> _REQUIRED WORK_
Which lines to output? The line containing "index mcp: (81, 76)" and every line after it in the data below, each copied exactly.

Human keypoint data

┄┄┄┄┄┄┄┄┄┄┄┄┄┄┄┄┄┄┄┄

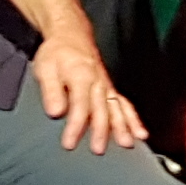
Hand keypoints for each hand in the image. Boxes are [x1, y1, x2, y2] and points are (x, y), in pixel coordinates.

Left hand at [29, 32, 143, 153]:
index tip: (69, 144)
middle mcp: (97, 82)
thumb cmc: (57, 53)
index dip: (75, 126)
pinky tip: (140, 134)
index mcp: (81, 76)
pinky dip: (133, 119)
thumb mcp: (45, 69)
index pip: (80, 105)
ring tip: (127, 143)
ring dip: (122, 126)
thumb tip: (55, 112)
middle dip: (101, 130)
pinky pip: (125, 104)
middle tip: (98, 149)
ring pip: (117, 107)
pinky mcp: (110, 88)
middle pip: (101, 109)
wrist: (71, 35)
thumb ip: (51, 91)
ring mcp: (106, 85)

┄┄┄┄┄┄┄┄┄┄┄┄┄┄┄┄┄┄┄┄

> _OUTPUT FOR THIS EXERCISE_
index mcp: (81, 76)
pinky dip: (133, 119)
thumb mcp: (45, 69)
index pip: (80, 105)
ring tip: (127, 143)
ring dip: (122, 126)
thumb tip: (55, 112)
middle dip: (101, 130)
pinky pip: (125, 104)
middle tip: (98, 149)
ring pip: (117, 107)
pinky mcp: (110, 88)
middle pip: (101, 109)
wrist: (71, 35)
thumb ip: (51, 91)
ring mcp: (106, 85)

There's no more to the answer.